R: Mario Caiano; B: David Moreno, Guido Malatesta (“James Reed”); K: Julio Ortas; M: Francesco de Masi; D: Antonio de Teffè (“Anthony Steffen”), Eduardo Fajardo, Arturo Domenici (“Arthur Kent”), Armando Calvo

 

Quelle: TV-Ausstrahlung (mdr)

 

Im kleinen blitzsauberen Städtchen Richmond taucht ein Fremder („Anthony Steffen“) auf, der mit Falschgeld bezahlt und sich „Texas-Joe“ nennt. Joe heischt um Aufnahme in der Bande von Lupe Rojo (Armando Calvo), die in der gleichen Nacht Richmonds Bank blutig um ihre Einnahmen erleichtert hat. Nach einer gewissen Überzeugungsarbeit mit Colt und Chuzpe nehmen ihn die Gangster in ihren Reihen auf, nicht ahnend, was sie sich für ein Ei ins Nest haben legen lassen. Joe nämlich ist auf Rache aus, denn zwei Jahre zuvor hatte die Rojo-Gang bei einem Postkutschenüberfall seine Frau ermordet. Auf Hilfe des Gesetzes kann er nur bedingt bauen, denn auch der örtliche Sheriff steht im Sold des Mobs. Als Joe seinen Freund, den Großrancher Wilson (George Rigaud), vor einem drohende Überfall der Rojo-Gang warnt, fliegt die Tarnung auf.  Doch immerhin kennt er jetzt den Schuldigen am Tode der Gattin. 

 

I/E 1965

 

Zitate:

„Dass einer, der so neugierig ist wie du so alt wird, grenzt an ein Wunder.“ (Joe zum alten Slim (Jesús Tordesillas))

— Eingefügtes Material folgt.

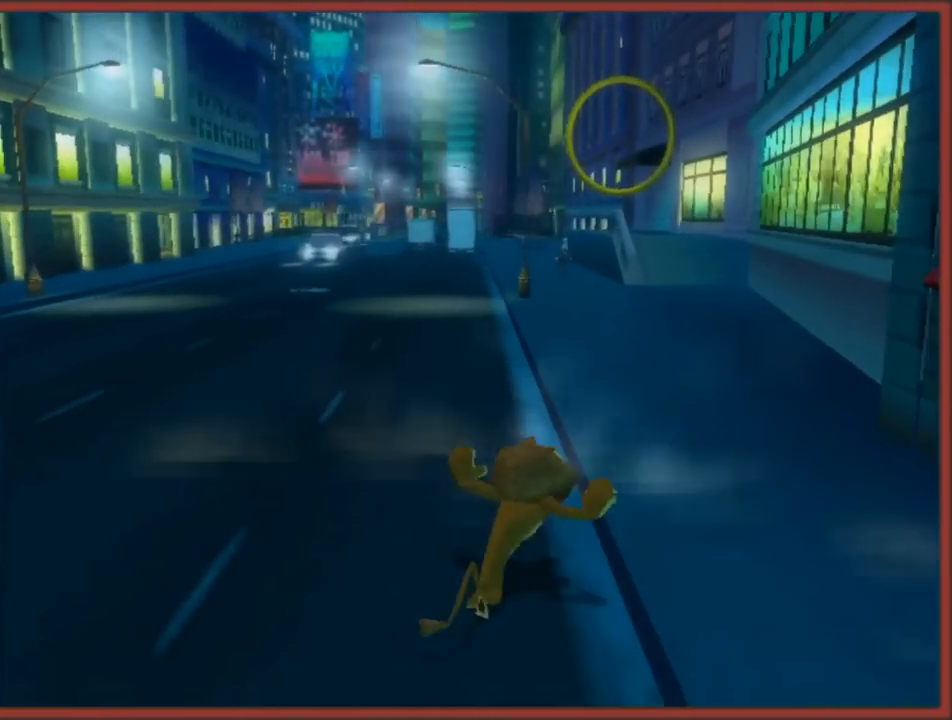
{"buttons": [], "left_stick": "up", "right_stick": "center", "events": [[50, "B", "down"], [50, "left_stick", "up"], [150, "B", "up"], [217, "B", "down"], [317, "B", "up"], [367, "B", "down"], [467, "B", "up"]]}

„Du musst uns für reichlich dämlich halten, Joe. Sind wir aber nicht: Wir seh’n nur so aus.“ (Lupe zu Joe)

 

Die Kritik des Gunslingers:

Eins muss man Mario Caiano lassen: Seine Western sind im höchsten Maße konsumierbar, ohne jedoch jemals in Klassikerregionen vorzustoßen. Das gilt auch „Eine Bahre …“, in der er wie zumeist Antonio de Teffè die Hauptrolle zuwies. Für sein frühes Entstehungsjahr, sozusagen im Trias des Italowestern, hat sich der Film schon erstaunlich weit von seinen amerikanischen Vorbildern gelöst, was Atmosphäre und Figurenkonstellation angeht. Er bietet solide und ruppige Spaghetti-Unterhaltung. Joe Logan, eigentlich ein Mann des Gesetzes, tötet allein um der Rache willen. Den Schurken schießt er erst mehrmals an, bevor er ihn endgültig zu den Akten legt. Am Ende versenkt er seinen Sheriffstern im Pferdetrog. Eduardo Fajardo, auf den Caiano ebenfalls gern zurückgriff, liefert hier schon den perversen Sadisten am Rande des Wahnsinns mit Spaß an Folter und Mord, den er später perfektionierte.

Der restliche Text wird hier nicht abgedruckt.